An aspiring actor in Hollywood meets an enigmatic stranger by the name of Tommy Wiseau, the meeting leads the actor down a path nobody could have predicted; creating the worst movie ever made.

James Franco's film about the making of the 'Citizen Kane of bad movies' is anything but a disaster.

A film based on the making of The Room has the whiff of a late night drunken conversation gone too far. Does the world need a film exploring the production of Tommy Wiseau's inadvertent cult classic? A chat fueled by too many beers would suggest that's a great idea, but in the sober light of day? In his new film The Disaster Artist, director James Franco (with his 30th screen credit as director) has turned the jokey concept of a movie about The Room into an accessible comedy that is up there with the best movies of the year. 

While mainstream modern audiences will often look to the try-hard Sharknado as their go-to reference for 'the worst movie ever made', hipper audiences are very familiar with The Room. Often described as the 'Citizen Kane of bad movies', the film was written, directed, and produced by Tommy Wiseau, with the first-time auteur also starring in the main role. Wiseau likened himself to being a modern Tennessee Williams with his story about a woman that cheats on the protagonist he plays in the film, with his best friend. 

While the film initially came and went with very little interest from the world at large, it found an audience at revival cinemas where the film has received Rocky Horror Picture Show-like regular screenings with the audience encouraged to shout out catch-phrases, throw plastic spoons at the screen, and dress in tuxedos to play American football games in the aisles of the cinema. Sydney cinema the Hayden Orpheum has had five years of monthly screenings of The Room. Sessions are almost always sold-out.

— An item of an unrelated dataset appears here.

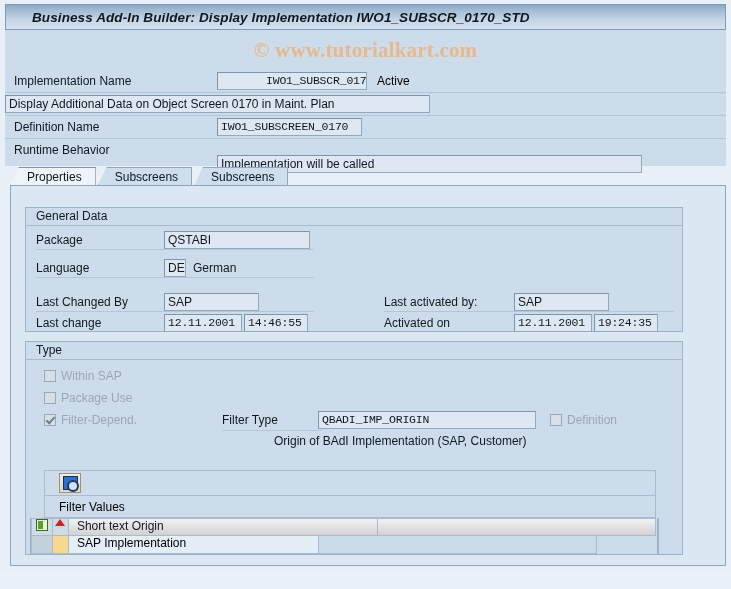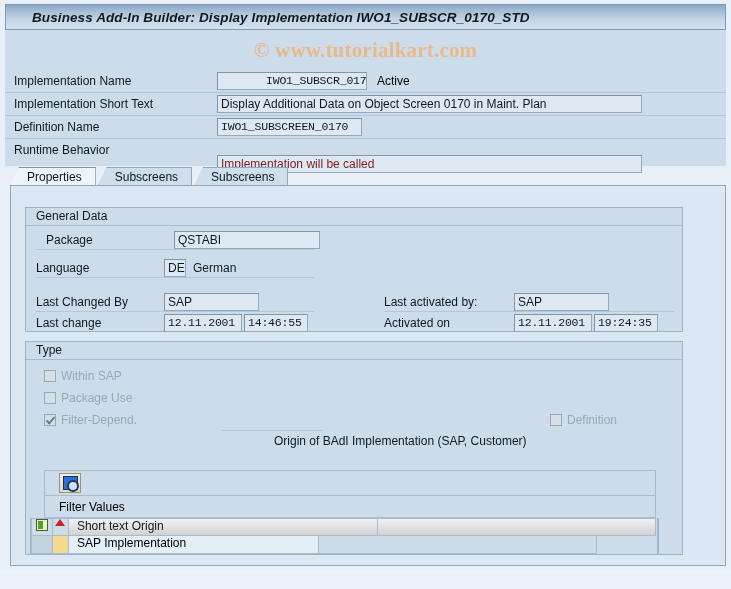"Implementation Short Text" span.hlabel { html: <span>Implementation Short Text</span> -> none }
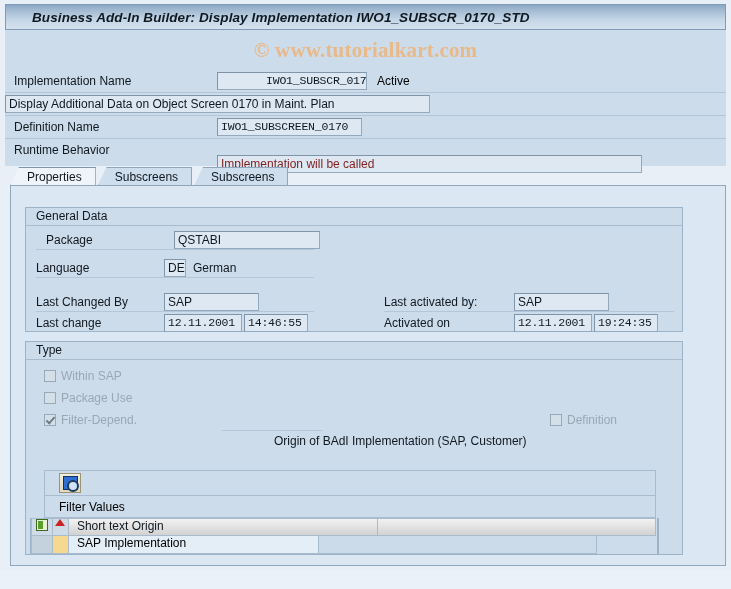"Implementation will be called" .fld-blue { color: #7f1d1d -> #0f172a }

Director James Franco, who also stars as the impossible-to-believe-this-guy-actually-exists Tommy Wiseau, surprises with The Disaster Artist. It would be easy to play up the absurd demeanour of Wiseau to play off him for maximum laughs, but Franco's film takes it that step further. Yes, Wiseau is an odd guy with limited social grace, but Franco amplifies what makes Wiseau such an appealing figure. The intensity of Wiseau's passion is intoxicating. Yes, his passion is directed in the wrong place creatively every time, but it never stops being inspiring. 

Male friendships have often been at the core of comedies starring James Franco. Here he has cast his brother Dave Franco in the role of Sestero, giving their relationship an immediate air of familiarity. The film charts the corruption of their relationship as Sestero's wide-eyed loyalty to his friend is routinely tested by Wiseau's self-sabotage. Eventually it leads to the production of Wiseau's movie, which brings every stress in their friendship to the foreground.

Also joining the Franco brothers on screen is a who's who of hip American comedy with Seth Rogen, Alison Brie, Zac Efron, Jason Mantzoukas, Casey Wilson, Hannibal Buress, Paul Scheer, and John Early among the many making appearances in the film. Australian actor Jacki Weaver also has a memorable turn as an enthusiastic performer who bravely embraces Wiseau's terrible script. 

The obvious point of comparison for this film is Tim Burton's 1994 film Ed Wood. Both films explore the passion of a filmmaker known for making a terrible film, but that's actually where the comparison stops being relevant. While Edward D Wood Jr built around him a loyal film crew and company of actors, Wiseau never ceases to let his own passion and self-interest to get in the way of relationships with other people. His only friend is a young 19 year-old wannabe actor named Greg Sestero (who later went on to write the book that serves as the inspiration for this film). It is this friendship that serves as the foundation of the film. Sestero lacks confidence in himself and his on-stage presence, but is determined to connect with the self-confidence and energy of Wiseau. 

Celebrate the awfulness
Tommy Wiseau's The Room is widely regarded as the 'Citizen Kane of bad films', and it's heading to Australian cinemas.

In the same way that an audience didn't need to have seen the Wood Jr's films Glen or Glenda or Plan 9 From Outer Space to appreciate Ed Wood, an audience who has not seen The Room will still find a lot to enjoy here. But for those who have seen The Room more times than they've seen immediate family members, the film is an absolute meta-textual delight.

An early scene in the film has Greg Sestero watching Tommy Wiseau performing on stage in an acting class. Fans of The Room will watch Franco writhing around on the ground and recognise his movements as echoing the performance Wiseau gives with a red dress in the final minutes of The Room. For fans, the film serves as a fictional Rosetta stone to the film they've thrown too many (?) spoons at.

The existing fan audience has every right to feel nervous going in to see the film. This is mainstream Hollywood co-opting a fandom that exists well beyond the world of traditional film. Fans will not be disappointed by What Franco and friends have crafted here. This is as loving and knowing as any fan would want.

For those who have never seen Wiseau's ridiculous film and aren't all that interested in subjecting themselves to a bad film for entertainment's sake, The Disaster Artist shouldn't be overlooked. This is an absolute crowd-pleaser that will have you laughing harder than most studio comedies.


The Disaster Artist is now screening nationwide.